Intentional Destruction of Evidence California Law

In Cedars-Sinai Medical Center v. Superior Court (Bowyer) (1998), the court specifically held "that there is no tort remedy for the intentional spoliation of evidence by a party to the cause of action to which the spoliated evidence is relevant, in cases in which the spoliation victim knows or should have known of the alleged spoliation before the trial or other decision on the merits of the underlying action." (Cedars-Sinai Medical Center v. Superior Court (Bowyer), supra, 18 Cal. 4th at pp. 17-18.) While the court acknowledged "that the intentional destruction of evidence should be condemned" ( id. at p. 8), it refused to create a tort remedy for such destruction. the court's decision was based on its conclusion that non-tort remedies existed to rectify the intentional destruction of evidence by a party. These remedies included permitting the trier of fact to draw an unfavorable evidentiary inference against the party who destroyed the evidence ( Evid.
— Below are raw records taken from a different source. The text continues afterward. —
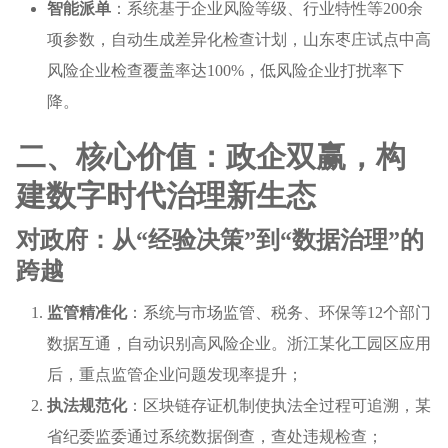
智能派单
：系统基于企业风险等级、行业特性等200余
项参数，自动生成差异化检查计划，山东枣庄试点中高
风险企业检查覆盖率达100%，低风险企业打扰率下
降。
二、核心价值：政企双赢，构
建数字时代治理新生态
对政府：从“经验决策”到“数据治理”的
跨越
监管精准化
：系统与市场监管、税务、环保等12个部门
数据互通，自动识别高风险企业。浙江某化工园区应用
后，重点监管企业问题发现率提升；
执法规范化
：区块链存证机制使执法全过程可追溯，某
省纪委监委通过系统数据倒查，查处违规检查；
Code, 413; BAJI No. 2.03); issue, evidentiary, terminating and monetary sanctions for destroying evidence that should have been produced during discovery ( C.C.P., 2023); state bar disciplinary proceedings against any lawyer participating in the spoliation of evidence; and criminal penalties ( Pen. Code, 135). The court's disinclination to create a tort remedy for spoliating evidence was also based, in part, on the "uncertainty of the fact of harm in spoliation cases." (Cedars-Sinai Medical Center v. Superior Court (Bowyer), supra, 18 Cal. 4th at p. 13.)